Johnson has accused the European Union of abandoning the idea of a free trade deal as “there doesn’t seem to be any progress coming from Brussels”.
Therefore, the Prime Minister announced today that Britain will be pursuing an “Australia-style” relationship with the European Union, as they have “refused to negotiate seriously over the last few months”.
Australia has no comprehensive trade deal with the EU and does far less business with Brussels than the UK. A no-deal split would see the EU impose tariffs on UK goods, with businesses warning this would damage British firms.
The UK’s Chief Negotiator, Lord Frost, told his counterpart, Michel Barnier, that there was no basis for continuing talks next week unless the EU had a fundamental change of approach.
Mr Johnson stated: “From the outset, we were totally clear that we wanted nothing more complicated than a Canada-style relationship, based on friendship and free trade.”
Adding: “To judge by the latest EU summit in Brussels, that won’t work for our EU partners.
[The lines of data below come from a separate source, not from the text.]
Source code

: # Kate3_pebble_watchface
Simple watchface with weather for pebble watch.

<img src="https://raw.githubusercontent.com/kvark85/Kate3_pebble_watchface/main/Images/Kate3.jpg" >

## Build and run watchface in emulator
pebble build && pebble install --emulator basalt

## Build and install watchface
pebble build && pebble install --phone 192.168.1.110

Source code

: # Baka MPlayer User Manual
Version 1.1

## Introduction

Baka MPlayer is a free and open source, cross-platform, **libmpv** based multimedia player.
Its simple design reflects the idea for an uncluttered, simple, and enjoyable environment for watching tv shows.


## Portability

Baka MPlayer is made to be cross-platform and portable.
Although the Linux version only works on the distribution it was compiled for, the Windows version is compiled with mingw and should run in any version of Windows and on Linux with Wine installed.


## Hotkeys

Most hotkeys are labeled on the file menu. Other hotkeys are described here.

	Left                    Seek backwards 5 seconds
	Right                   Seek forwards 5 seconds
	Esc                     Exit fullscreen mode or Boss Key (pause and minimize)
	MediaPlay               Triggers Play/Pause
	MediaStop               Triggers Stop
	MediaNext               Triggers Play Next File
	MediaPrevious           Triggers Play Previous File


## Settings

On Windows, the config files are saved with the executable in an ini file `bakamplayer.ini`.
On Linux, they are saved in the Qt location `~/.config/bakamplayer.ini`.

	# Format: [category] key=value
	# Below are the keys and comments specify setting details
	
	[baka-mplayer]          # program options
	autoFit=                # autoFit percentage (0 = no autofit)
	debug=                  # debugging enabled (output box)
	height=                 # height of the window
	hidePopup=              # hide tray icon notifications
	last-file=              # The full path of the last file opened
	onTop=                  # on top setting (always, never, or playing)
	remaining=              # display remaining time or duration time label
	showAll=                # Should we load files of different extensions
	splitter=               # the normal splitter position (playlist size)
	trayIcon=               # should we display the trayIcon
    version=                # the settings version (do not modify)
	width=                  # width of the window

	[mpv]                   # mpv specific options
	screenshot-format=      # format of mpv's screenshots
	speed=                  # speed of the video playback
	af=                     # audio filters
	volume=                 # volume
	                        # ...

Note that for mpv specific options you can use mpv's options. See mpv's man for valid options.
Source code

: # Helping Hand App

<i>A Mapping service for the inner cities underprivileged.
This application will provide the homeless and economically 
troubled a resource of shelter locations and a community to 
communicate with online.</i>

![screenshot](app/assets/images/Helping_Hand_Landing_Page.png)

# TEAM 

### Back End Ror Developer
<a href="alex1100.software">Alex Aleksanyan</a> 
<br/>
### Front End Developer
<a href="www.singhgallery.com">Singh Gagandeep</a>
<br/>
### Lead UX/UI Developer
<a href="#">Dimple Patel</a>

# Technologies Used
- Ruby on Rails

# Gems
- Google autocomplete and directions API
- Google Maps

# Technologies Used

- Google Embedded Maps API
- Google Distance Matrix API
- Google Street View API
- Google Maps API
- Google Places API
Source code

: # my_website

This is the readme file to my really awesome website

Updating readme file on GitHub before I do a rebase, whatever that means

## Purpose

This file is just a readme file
They want the continued ability to control our legislative freedom, our fisheries, in a way that is obviously unacceptable to an independent country.”
The Prime Minister has warned businesses to “get ready” for a no-deal Brexit and has urged people to “embrace” the plan with “high hearts”, vowing that the UK will “prosper mightily”.
Nigel Farage, the Brexit Party leader, has shown support for the Government’s approach, tweeting: “Boris now reaching the right solution.”
A canada-style deal was always impossible given the withdrawal agreement. Boris now reaching the right solution. https://t.co/TsT6sZbKUg
— Nigel Farage (@Nigel_Farage) October 16, 2020
Brexiteers have celebrated the news of a no-deal outcome on social media, with one commenting: “It had to happen and better sooner than later. At least the EU now know the score.”
Labour MP Angela Rayner took to Twitter to say that the PM had failed to deliver a trade agreement:
Prime Minister, it's time to take responsibility for your broken promises and your failure to deliver.
The responsibility lies with you and you alone. https://t.co/A4gzkwfNiK
— Angela Rayner (@AngelaRayner) October 16, 2020
However, there remains scepticism in Brussels that Mr Johnson will actually deliver on his threat to pull the plug on the negotiations.